SEYLLOU AFP via Getty Images

As governments, societies, and industries work toward resuming their pre-pandemic lives, they have a rare chance to launch fresh solutions to longstanding challenges. One such problem is ocean plastic pollution, the result of a decades-long—and ongoing—pouring of products, packaging, and other materials into our marine environment. Plastic pollution pervades our ocean and will threaten wildlife and the health and livelihoods of people for generations to come.

Now, throughout the world, elected and business leaders can build back an economy that generates much less plastic waste while creating new jobs and ensuring a cleaner, healthier, and a more resilient natural environment.

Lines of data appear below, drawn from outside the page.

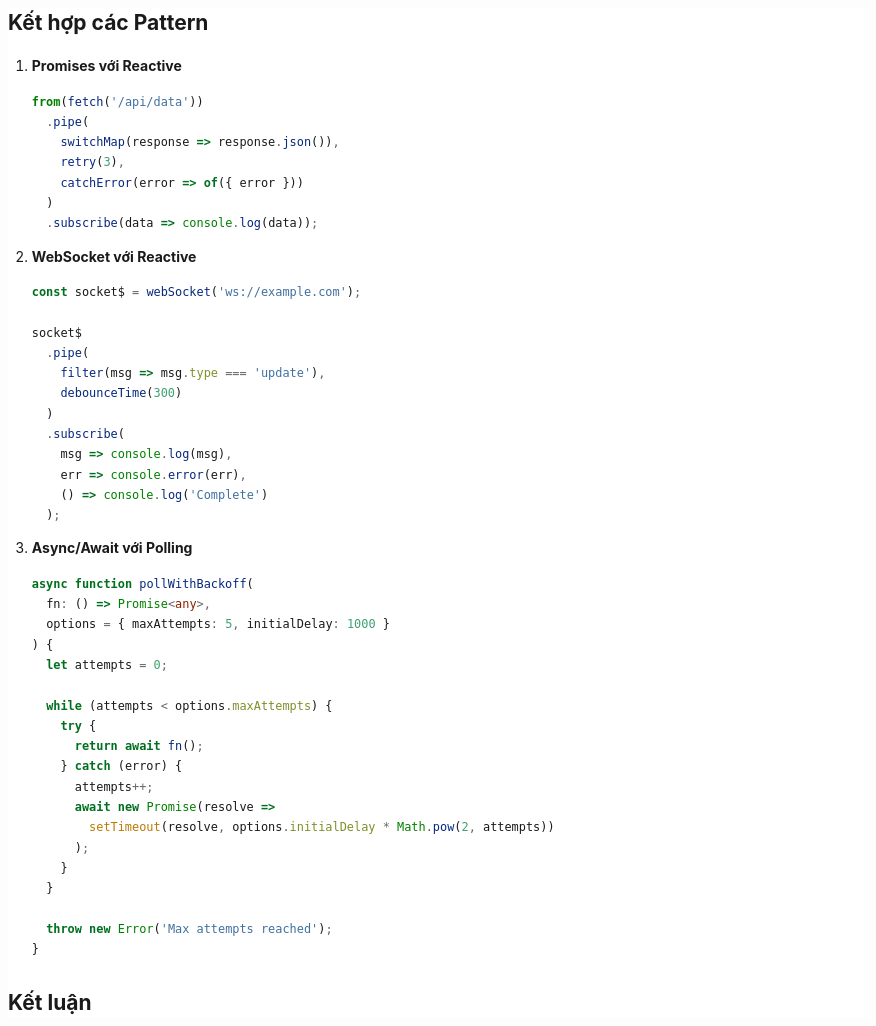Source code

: ## Kết hợp các Pattern

1. **Promises với Reactive**
   ```typescript
   from(fetch('/api/data'))
     .pipe(
       switchMap(response => response.json()),
       retry(3),
       catchError(error => of({ error }))
     )
     .subscribe(data => console.log(data));
   ```

2. **WebSocket với Reactive**
   ```typescript
   const socket$ = webSocket('ws://example.com');
   
   socket$
     .pipe(
       filter(msg => msg.type === 'update'),
       debounceTime(300)
     )
     .subscribe(
       msg => console.log(msg),
       err => console.error(err),
       () => console.log('Complete')
     );
   ```

3. **Async/Await với Polling**
   ```typescript
   async function pollWithBackoff(
     fn: () => Promise<any>,
     options = { maxAttempts: 5, initialDelay: 1000 }
   ) {
     let attempts = 0;
     
     while (attempts < options.maxAttempts) {
       try {
         return await fn();
       } catch (error) {
         attempts++;
         await new Promise(resolve => 
           setTimeout(resolve, options.initialDelay * Math.pow(2, attempts))
         );
       }
     }
     
     throw new Error('Max attempts reached');
   }
   ```

## Kết luận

A new report by a team of researchers at Duke University can help achieve that. The report, “20 Years of Government Responses to the Global Plastic Pollution Problem: The Plastics Policy Inventory,” which was funded by The Pew Charitable Trusts, synthesized ocean plastic pollution policies around the world and could be used by governments to inform the substance and direction of policies. This analysis also offers guarded reasons for hope: The past two decades have brought a steadily increasing number of policies—at the global, regional, national, and municipal levels—aimed at reducing the amount of plastic that ends up in the ocean.

For example, since 2000 governments have agreed to 28 global policies to curb plastic pollution—a number that is steadily rising. On the downside, many of these policies are voluntary even though scientists are consistently calling for a binding global treaty.

At the regional level, there is a similar upward trend in the number of policies, especially in Europe. Almost 62% of the regional policies the Duke team reviewed were European, with almost half of those from the Mediterranean. Most of these policies are bans, taxes, and other measures focused on single-use plastics, primarily plastic bags.

At the national level, researchers observed the same trend—a growing number of regulations banning or charging fees for plastic carrier bags enacted over the past two decades. Those measures have been established in at least 43 countries around the world, with over half the policies originating in sub-Saharan Africa countries.

But to solve the ocean plastic problem much more must be done, and soon. Plastic production and consumption—and the already-large flow of plastic into our ocean—are projected to continue growing in the coming years.

New policies should address multiple stages of plastic product lifecycles and encompass the different sources of plastic waste, including microplastics. Again, there’s reason to hope: The Duke team found that the adoption of policies addressing multiple stages of the plastic product lifecycle jumped from only 25% from 2000 to 2005 to 59% by 2018.

Duke’s plastics policy inventory is a complement to Pew’s forthcoming report—produced in partnership with SYSTEMIQ, the University of Oxford, the University of Leeds, the Ellen MacArthur Foundation, and Common Seas—which will lay out potential solutions to the mounting problem. This report aims to inform government and industry actions to address the plastic pollution challenge. It will also carry the important message that by working together countries can significantly reduce the amount of plastic entering the ocean.

Policymakers, companies, and civil society should seize this once-in-a-lifetime opportunity to reset the global economy so that humanity can generate less waste, reuse and recycle materials more, and progressively eliminate avoidable plastic that can’t be reused or recycled.

Winnie Lau is a senior officer and Sarah Baulch is a senior associate with The Pew Charitable Trusts’ preventing ocean plastics project.